(Available data)
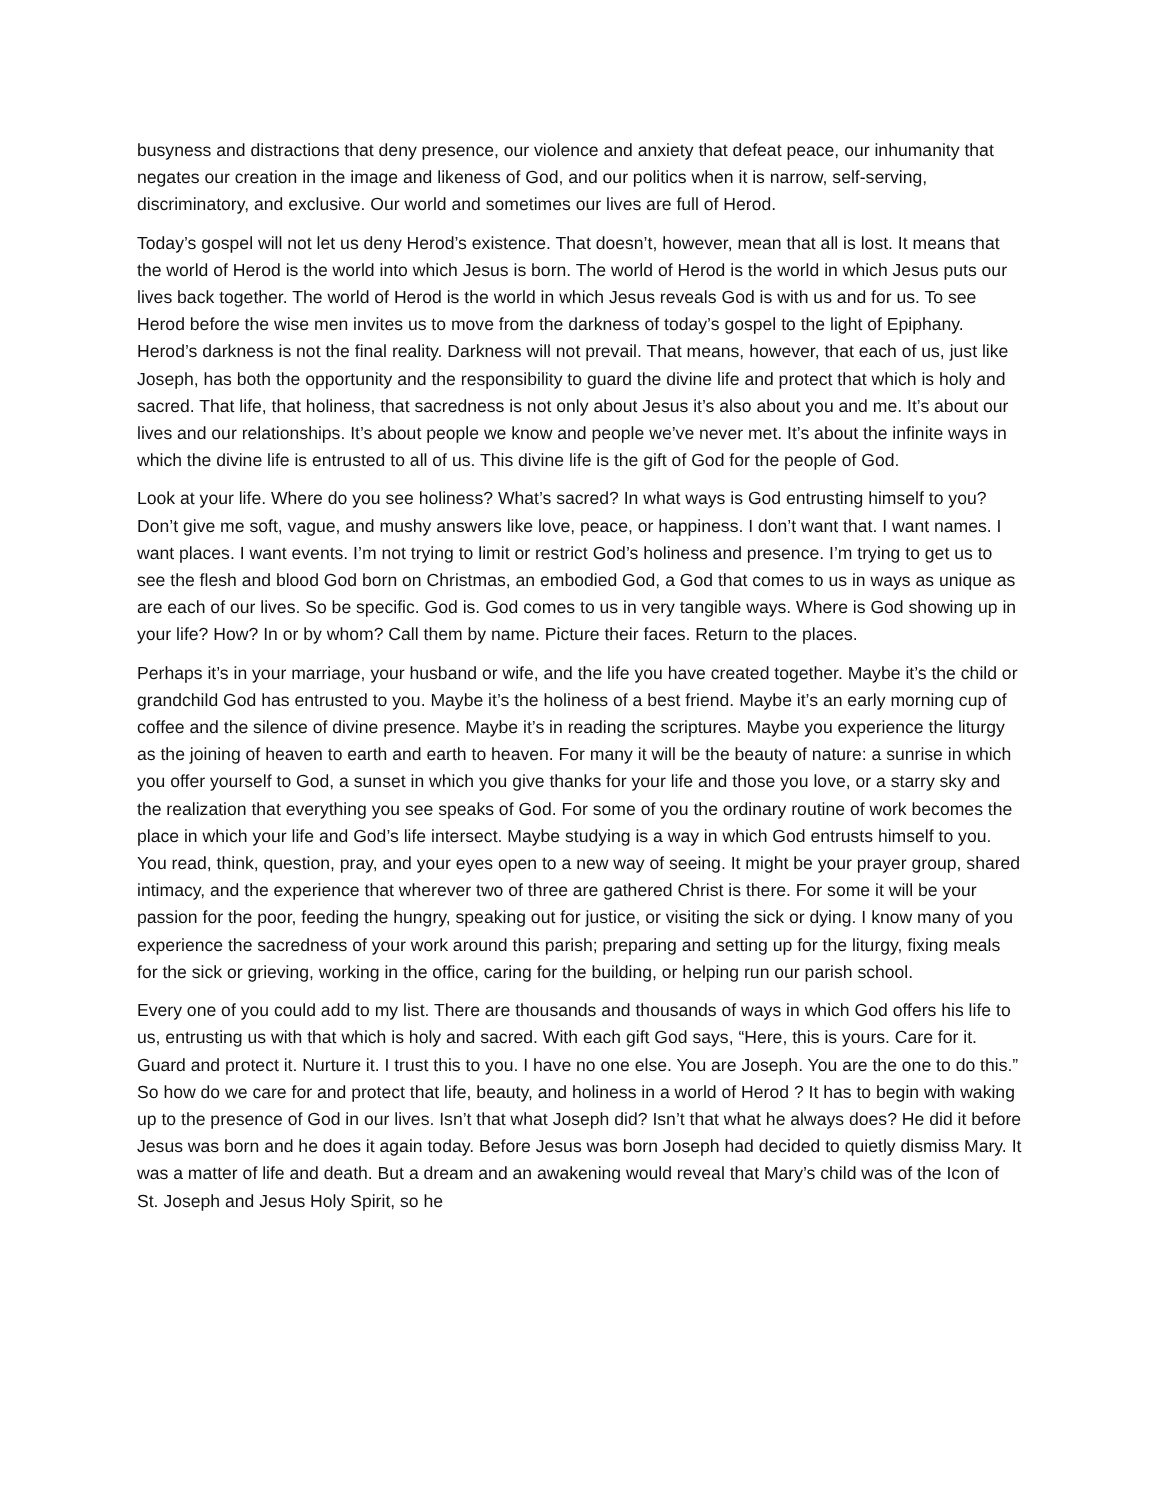busyness and distractions that deny presence, our violence and anxiety that defeat peace, our inhumanity that negates our creation in the image and likeness of God, and our politics when it is narrow, self-serving, discriminatory, and exclusive. Our world and sometimes our lives are full of Herod.
Today’s gospel will not let us deny Herod’s existence. That doesn’t, however, mean that all is lost. It means that the world of Herod is the world into which Jesus is born. The world of Herod is the world in which Jesus puts our lives back together. The world of Herod is the world in which Jesus reveals God is with us and for us. To see Herod before the wise men invites us to move from the darkness of today’s gospel to the light of Epiphany. Herod’s darkness is not the final reality. Darkness will not prevail. That means, however, that each of us, just like Joseph, has both the opportunity and the responsibility to guard the divine life and protect that which is holy and sacred. That life, that holiness, that sacredness is not only about Jesus it’s also about you and me. It’s about our lives and our relationships. It’s about people we know and people we’ve never met. It’s about the infinite ways in which the divine life is entrusted to all of us. This divine life is the gift of God for the people of God.
Look at your life. Where do you see holiness? What’s sacred? In what ways is God entrusting himself to you? Don’t give me soft, vague, and mushy answers like love, peace, or happiness. I don’t want that. I want names. I want places. I want events. I’m not trying to limit or restrict God’s holiness and presence. I’m trying to get us to see the flesh and blood God born on Christmas, an embodied God, a God that comes to us in ways as unique as are each of our lives. So be specific. God is. God comes to us in very tangible ways. Where is God showing up in your life? How? In or by whom? Call them by name. Picture their faces. Return to the places.
Perhaps it’s in your marriage, your husband or wife, and the life you have created together. Maybe it’s the child or grandchild God has entrusted to you. Maybe it’s the holiness of a best friend. Maybe it’s an early morning cup of coffee and the silence of divine presence. Maybe it’s in reading the scriptures. Maybe you experience the liturgy as the joining of heaven to earth and earth to heaven. For many it will be the beauty of nature: a sunrise in which you offer yourself to God, a sunset in which you give thanks for your life and those you love, or a starry sky and the realization that everything you see speaks of God. For some of you the ordinary routine of work becomes the place in which your life and God’s life intersect. Maybe studying is a way in which God entrusts himself to you. You read, think, question, pray, and your eyes open to a new way of seeing. It might be your prayer group, shared intimacy, and the experience that wherever two of three are gathered Christ is there. For some it will be your passion for the poor, feeding the hungry, speaking out for justice, or visiting the sick or dying. I know many of you experience the sacredness of your work around this parish; preparing and setting up for the liturgy, fixing meals for the sick or grieving, working in the office, caring for the building, or helping run our parish school.
Every one of you could add to my list. There are thousands and thousands of ways in which God offers his life to us, entrusting us with that which is holy and sacred. With each gift God says, “Here, this is yours. Care for it. Guard and protect it. Nurture it. I trust this to you. I have no one else. You are Joseph. You are the one to do this.” So how do we care for and protect that life, beauty, and holiness in a world of Herod ? It has to begin with waking up to the presence of God in our lives. Isn’t that what Joseph did? Isn’t that what he always does? He did it before Jesus was born and he does it again today. Before Jesus was born Joseph had decided to quietly dismiss Mary. It was a matter of life and death. But a dream and an awakening would reveal that Mary’s child was of the Icon of St. Joseph and Jesus Holy Spirit, so he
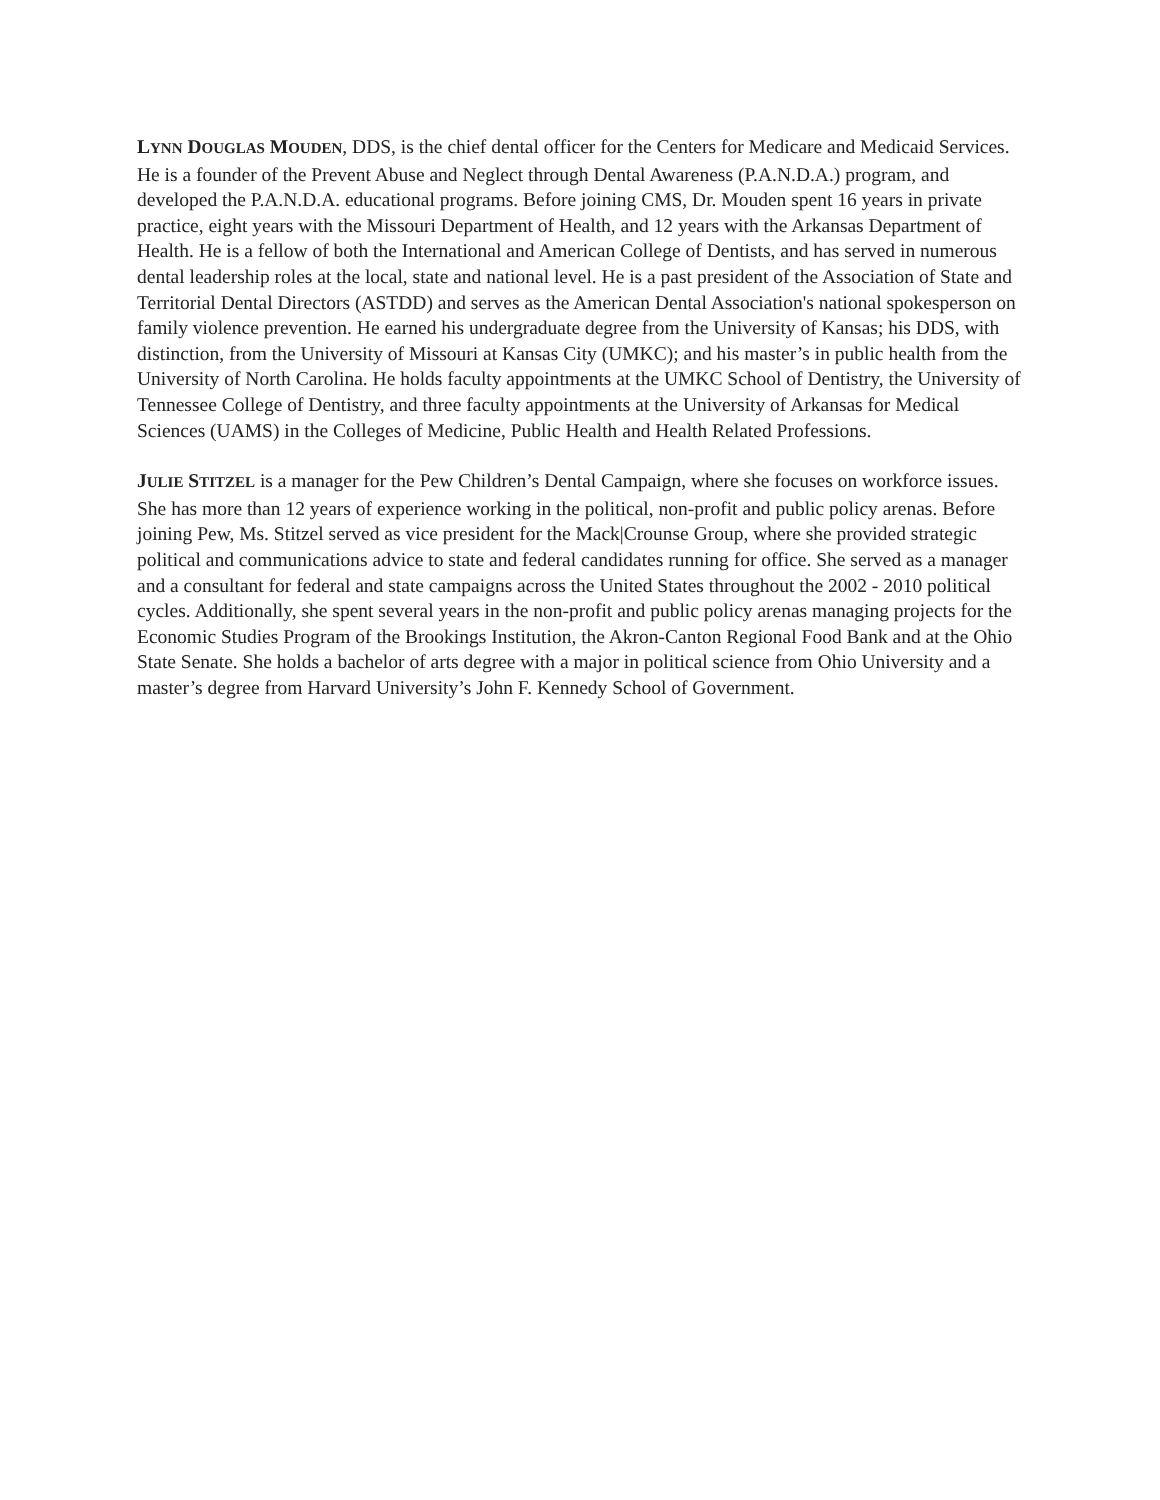LYNN DOUGLAS MOUDEN, DDS, is the chief dental officer for the Centers for Medicare and Medicaid Services. He is a founder of the Prevent Abuse and Neglect through Dental Awareness (P.A.N.D.A.) program, and developed the P.A.N.D.A. educational programs. Before joining CMS, Dr. Mouden spent 16 years in private practice, eight years with the Missouri Department of Health, and 12 years with the Arkansas Department of Health. He is a fellow of both the International and American College of Dentists, and has served in numerous dental leadership roles at the local, state and national level. He is a past president of the Association of State and Territorial Dental Directors (ASTDD) and serves as the American Dental Association's national spokesperson on family violence prevention. He earned his undergraduate degree from the University of Kansas; his DDS, with distinction, from the University of Missouri at Kansas City (UMKC); and his master’s in public health from the University of North Carolina. He holds faculty appointments at the UMKC School of Dentistry, the University of Tennessee College of Dentistry, and three faculty appointments at the University of Arkansas for Medical Sciences (UAMS) in the Colleges of Medicine, Public Health and Health Related Professions.
JULIE STITZEL is a manager for the Pew Children’s Dental Campaign, where she focuses on workforce issues. She has more than 12 years of experience working in the political, non-profit and public policy arenas. Before joining Pew, Ms. Stitzel served as vice president for the Mack|Crounse Group, where she provided strategic political and communications advice to state and federal candidates running for office. She served as a manager and a consultant for federal and state campaigns across the United States throughout the 2002 - 2010 political cycles. Additionally, she spent several years in the non-profit and public policy arenas managing projects for the Economic Studies Program of the Brookings Institution, the Akron-Canton Regional Food Bank and at the Ohio State Senate. She holds a bachelor of arts degree with a major in political science from Ohio University and a master’s degree from Harvard University’s John F. Kennedy School of Government.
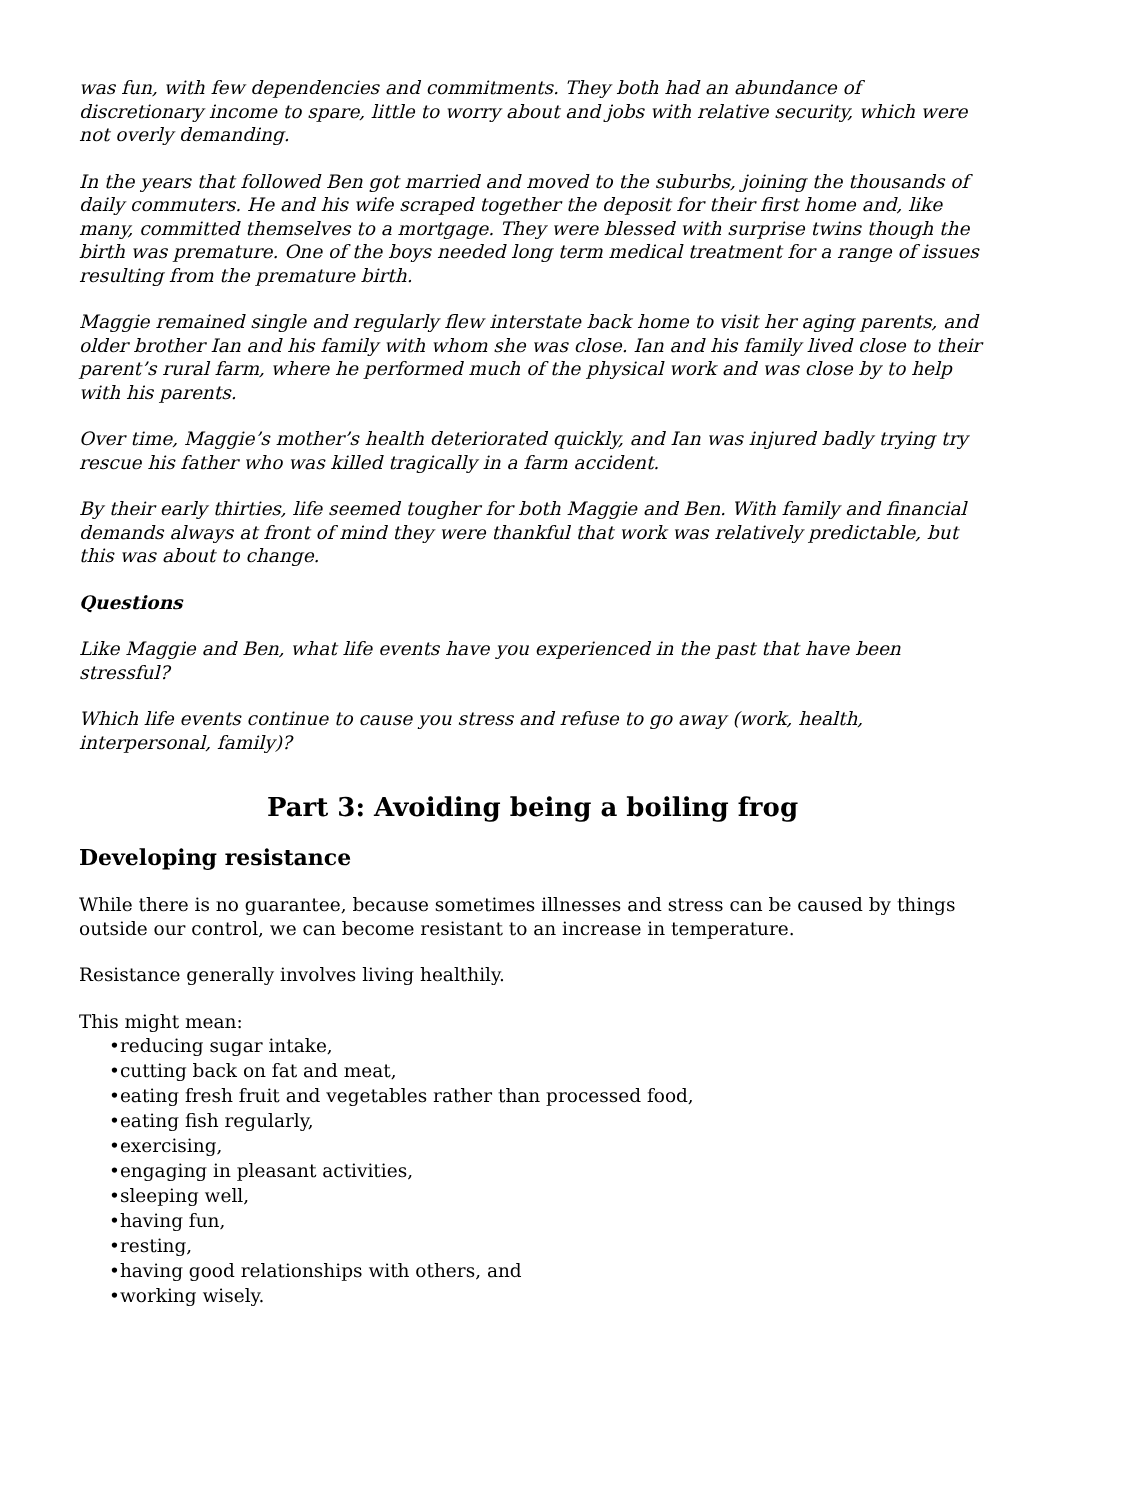was fun, with few dependencies and commitments. They both had an abundance of discretionary income to spare, little to worry about and jobs with relative security, which were not overly demanding.
In the years that followed Ben got married and moved to the suburbs, joining the thousands of daily commuters. He and his wife scraped together the deposit for their first home and, like many, committed themselves to a mortgage. They were blessed with surprise twins though the birth was premature. One of the boys needed long term medical treatment for a range of issues resulting from the premature birth.
Maggie remained single and regularly flew interstate back home to visit her aging parents, and older brother Ian and his family with whom she was close. Ian and his family lived close to their parent’s rural farm, where he performed much of the physical work and was close by to help with his parents.
Over time, Maggie’s mother’s health deteriorated quickly, and Ian was injured badly trying try rescue his father who was killed tragically in a farm accident.
By their early thirties, life seemed tougher for both Maggie and Ben. With family and financial demands always at front of mind they were thankful that work was relatively predictable, but this was about to change.
Questions
Like Maggie and Ben, what life events have you experienced in the past that have been stressful?
Which life events continue to cause you stress and refuse to go away (work, health, interpersonal, family)?
Part 3: Avoiding being a boiling frog
Developing resistance
While there is no guarantee, because sometimes illnesses and stress can be caused by things outside our control, we can become resistant to an increase in temperature.
Resistance generally involves living healthily.
This might mean:
•reducing sugar intake,
•cutting back on fat and meat,
•eating fresh fruit and vegetables rather than processed food,
•eating fish regularly,
•exercising,
•engaging in pleasant activities,
•sleeping well,
•having fun,
•resting,
•having good relationships with others, and
•working wisely.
(End Available data)
Write out every entry again word for word, without any of the pictures.

• Response area
busyness and distractions that deny presence, our violence and anxiety that defeat peace, our inhumanity that negates our creation in the image and likeness of God, and our politics when it is narrow, self-serving, discriminatory, and exclusive. Our world and sometimes our lives are full of Herod.
Today’s gospel will not let us deny Herod’s existence. That doesn’t, however, mean that all is lost. It means that the world of Herod is the world into which Jesus is born. The world of Herod is the world in which Jesus puts our lives back together. The world of Herod is the world in which Jesus reveals God is with us and for us. To see Herod before the wise men invites us to move from the darkness of today’s gospel to the light of Epiphany. Herod’s darkness is not the final reality. Darkness will not prevail. That means, however, that each of us, just like Joseph, has both the opportunity and the responsibility to guard the divine life and protect that which is holy and sacred. That life, that holiness, that sacredness is not only about Jesus it’s also about you and me. It’s about our lives and our relationships. It’s about people we know and people we’ve never met. It’s about the infinite ways in which the divine life is entrusted to all of us. This divine life is the gift of God for the people of God.
Look at your life. Where do you see holiness? What’s sacred? In what ways is God entrusting himself to you? Don’t give me soft, vague, and mushy answers like love, peace, or happiness. I don’t want that. I want names. I want places. I want events. I’m not trying to limit or restrict God’s holiness and presence. I’m trying to get us to see the flesh and blood God born on Christmas, an embodied God, a God that comes to us in ways as unique as are each of our lives. So be specific. God is. God comes to us in very tangible ways. Where is God showing up in your life? How? In or by whom? Call them by name. Picture their faces. Return to the places.
Perhaps it’s in your marriage, your husband or wife, and the life you have created together. Maybe it’s the child or grandchild God has entrusted to you. Maybe it’s the holiness of a best friend. Maybe it’s an early morning cup of coffee and the silence of divine presence. Maybe it’s in reading the scriptures. Maybe you experience the liturgy as the joining of heaven to earth and earth to heaven. For many it will be the beauty of nature: a sunrise in which you offer yourself to God, a sunset in which you give thanks for your life and those you love, or a starry sky and the realization that everything you see speaks of God. For some of you the ordinary routine of work becomes the place in which your life and God’s life intersect. Maybe studying is a way in which God entrusts himself to you. You read, think, question, pray, and your eyes open to a new way of seeing. It might be your prayer group, shared intimacy, and the experience that wherever two of three are gathered Christ is there. For some it will be your passion for the poor, feeding the hungry, speaking out for justice, or visiting the sick or dying. I know many of you experience the sacredness of your work around this parish; preparing and setting up for the liturgy, fixing meals for the sick or grieving, working in the office, caring for the building, or helping run our parish school.
Every one of you could add to my list. There are thousands and thousands of ways in which God offers his life to us, entrusting us with that which is holy and sacred. With each gift God says, “Here, this is yours. Care for it. Guard and protect it. Nurture it. I trust this to you. I have no one else. You are Joseph. You are the one to do this.” So how do we care for and protect that life, beauty, and holiness in a world of Herod ? It has to begin with waking up to the presence of God in our lives. Isn’t that what Joseph did? Isn’t that what he always does? He did it before Jesus was born and he does it again today. Before Jesus was born Joseph had decided to quietly dismiss Mary. It was a matter of life and death. But a dream and an awakening would reveal that Mary’s child was of the Icon of St. Joseph and Jesus Holy Spirit, so he
LYNN DOUGLAS MOUDEN, DDS, is the chief dental officer for the Centers for Medicare and Medicaid Services. He is a founder of the Prevent Abuse and Neglect through Dental Awareness (P.A.N.D.A.) program, and developed the P.A.N.D.A. educational programs. Before joining CMS, Dr. Mouden spent 16 years in private practice, eight years with the Missouri Department of Health, and 12 years with the Arkansas Department of Health. He is a fellow of both the International and American College of Dentists, and has served in numerous dental leadership roles at the local, state and national level. He is a past president of the Association of State and Territorial Dental Directors (ASTDD) and serves as the American Dental Association's national spokesperson on family violence prevention. He earned his undergraduate degree from the University of Kansas; his DDS, with distinction, from the University of Missouri at Kansas City (UMKC); and his master’s in public health from the University of North Carolina. He holds faculty appointments at the UMKC School of Dentistry, the University of Tennessee College of Dentistry, and three faculty appointments at the University of Arkansas for Medical Sciences (UAMS) in the Colleges of Medicine, Public Health and Health Related Professions.
JULIE STITZEL is a manager for the Pew Children’s Dental Campaign, where she focuses on workforce issues. She has more than 12 years of experience working in the political, non-profit and public policy arenas. Before joining Pew, Ms. Stitzel served as vice president for the Mack|Crounse Group, where she provided strategic political and communications advice to state and federal candidates running for office. She served as a manager and a consultant for federal and state campaigns across the United States throughout the 2002 - 2010 political cycles. Additionally, she spent several years in the non-profit and public policy arenas managing projects for the Economic Studies Program of the Brookings Institution, the Akron-Canton Regional Food Bank and at the Ohio State Senate. She holds a bachelor of arts degree with a major in political science from Ohio University and a master’s degree from Harvard University’s John F. Kennedy School of Government.
was fun, with few dependencies and commitments. They both had an abundance of discretionary income to spare, little to worry about and jobs with relative security, which were not overly demanding.
In the years that followed Ben got married and moved to the suburbs, joining the thousands of daily commuters. He and his wife scraped together the deposit for their first home and, like many, committed themselves to a mortgage. They were blessed with surprise twins though the birth was premature. One of the boys needed long term medical treatment for a range of issues resulting from the premature birth.
Maggie remained single and regularly flew interstate back home to visit her aging parents, and older brother Ian and his family with whom she was close. Ian and his family lived close to their parent’s rural farm, where he performed much of the physical work and was close by to help with his parents.
Over time, Maggie’s mother’s health deteriorated quickly, and Ian was injured badly trying try rescue his father who was killed tragically in a farm accident.
By their early thirties, life seemed tougher for both Maggie and Ben. With family and financial demands always at front of mind they were thankful that work was relatively predictable, but this was about to change.
Questions
Like Maggie and Ben, what life events have you experienced in the past that have been stressful?
Which life events continue to cause you stress and refuse to go away (work, health, interpersonal, family)?
Part 3: Avoiding being a boiling frog
Developing resistance
While there is no guarantee, because sometimes illnesses and stress can be caused by things outside our control, we can become resistant to an increase in temperature.
Resistance generally involves living healthily.
This might mean:
•reducing sugar intake,
•cutting back on fat and meat,
•eating fresh fruit and vegetables rather than processed food,
•eating fish regularly,
•exercising,
•engaging in pleasant activities,
•sleeping well,
•having fun,
•resting,
•having good relationships with others, and
•working wisely.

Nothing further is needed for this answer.